Thursday, August 27, 2009

Kartika in Malaysia

Now one of the world’s top ten most read topics on the internet is Kartika’s punishment for drinking beer in Malaysia. The Prime Minister realising the international impact this could have requested that Kartika appeal the judgment.

Quite a number thought Kartika’s refusal to appeal was about exhibitionism and wanting to make a statement. According to Nadia Jalil, “I think it’s one of the many examples in which Islam has been distorted and appropriated for selected interests in this country. I also think it’s the muftis-that-be in this case, who lack compassion and intellectual discernment (as always).”
Hazman B quipped, “I just think the back-n-forth decision-making process has made a mockery of Islam — laws are laws and it should be followed

When ones piety depends on the keeping of a set of religious laws, like in this case the Syariah laws it is so disheartening that there is so much uncertainty about the judgment and the punishment for that offense.

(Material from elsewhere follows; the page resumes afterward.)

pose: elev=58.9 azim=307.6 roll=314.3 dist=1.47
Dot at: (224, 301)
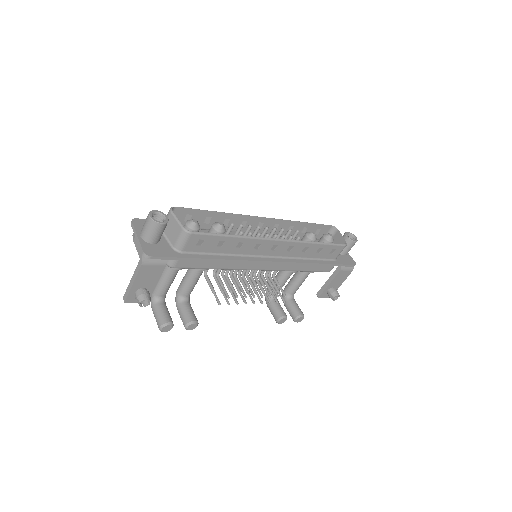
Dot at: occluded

In this case it is obvious that Kartika as a good muslim wants to be vindicated and as such is willing to be punished for her sin under Islam. Mr. Hazman, a reader is correct..."laws are laws and it should be followed."

However such is the nature of the law or any law, even the 10 commandments of Christianity. Someone has to adjudicate, to interpret and to pass judgment. Unfortunately the person who adjudicates is himself fallible. Often in religious law keeping there is a “self righteous” and over zealousness in keeping the law because his standard of piety becomes the benchmark for the guilty party. However we know even from our experience that there is no one who is righteous or clean completely. “All have sinned and fallen short of the glory of God.” Romans 3:23.

The law is not perfect but is necessary. It is necessary to tell us what is right and wrong. Where it hurts or affects my neighbor it becomes wrong. As such Isa AlMasih said when asked what is the greatest commandment; “'Love the Lord your God with all your heart and with all your soul and with all your mind.' This is the first and greatest commandment. And the second is like it: 'Love your neighbor as yourself.' All the Law and the Prophets hang on these two commandments".

The greatest motivation therefore in keeping the law is Love. Wait a minute but how do we love God when it is not in our nature. When we are all fallible and naturally tend to sin? We are able only to love God, because He first loved us. “This is love: not that we loved God, but that he loved us and sent Isa Al Masih as an atoning sacrifice for our sins.” “We love because He first loved us.” 1John 4

This is the motivation therefore to love God knowing in our hearts that God first loved us and still love us unconditionally by forgiving our sins and in fact took the punishment upon himself. By taking that punishment He fulfilled the requirements of the law on our behalf. We are vindicated and justified by His death.

Wait a minute does that mean I can go on sinning, now that Christ loves me unconditionally?

That’s for Prt 2..

Wednesday, August 12, 2009

Merdeka Gen

A generation disillusioned - Posted in Malaysiakini

Aug 12, 09

I was born after Merdeka and my generation grew up with loyalty and love for the country. We went to Thomas Cup matches to cheer our national team and we were there when the soccer team made their international debut against the best in the region.

A truly multiracial team. I learnt in Tatarakyat how Ali, Ah Chong and Ramasamy would play together and were the best of friends. I even saw it at my home when my father's colleagues would come to our house for Chinese New Year to share a meal together.

When I entered the workforce in the 90s, I realised that there were walls and they were getting higher. I had fewer Malay friends. Our society was getting more segregated. Enrollment into Chinese schools increased and I was told Malay friends wouldn't eat in your home if you cooked the food at home.

Politically, Umno began spewing more venomous and racially charged statements. Words like 'go back to China', 'you can leave if you don't like it' or 'soak the keris in blood' uttered by Malay leaders hurt a great deal. A new level of distrust arose between the races.

After 52 years of Independence, we are still unable to get beyond race and unable to truly work together as one. Umno and BN are oxymorons and contending against each other. Even now, with Najib's 1Malaysia, Umno is championing Malay rights and warning Malays that they may lose this country if they allow the 'Chinese opposition' to take control.

They speak about Malay traitors like PAS and Anwar Ibrahim. Najib's 1Malaysia is not the 1Malaysia my generation is dreaming about. Najib's 1Malaysia is not the 1Malaysia Datuk Onn Jaafar envisioned and not the 1Malaysia Tunku Abdul Rahman had hoped for.

Najib's 1Malaysia is a sham, a fake and nothing but a easy slogan.

Unity in Malaysia has been destroyed by narrow political agendas. A political party which feels that its existence and continuation is far more important than the nation itself is seeking to be even more divisive by spewing out venomous racially charged words.
Instead of coming together and working as one to compete globally, Umno and BN seek to play the racial game and continue dividing this nation for political selfish gains. This is most irresponsible and an act that will continue the downward spiral of Malaysia.

Malays, Chinese and Indians must unite under a different banner to fight this division and bigotry for the sake of our beloved country. We must return to the spirit of Datuk Onn Jaafar and Tunku Abdul Rahman, who loved Malaysia more than themselves.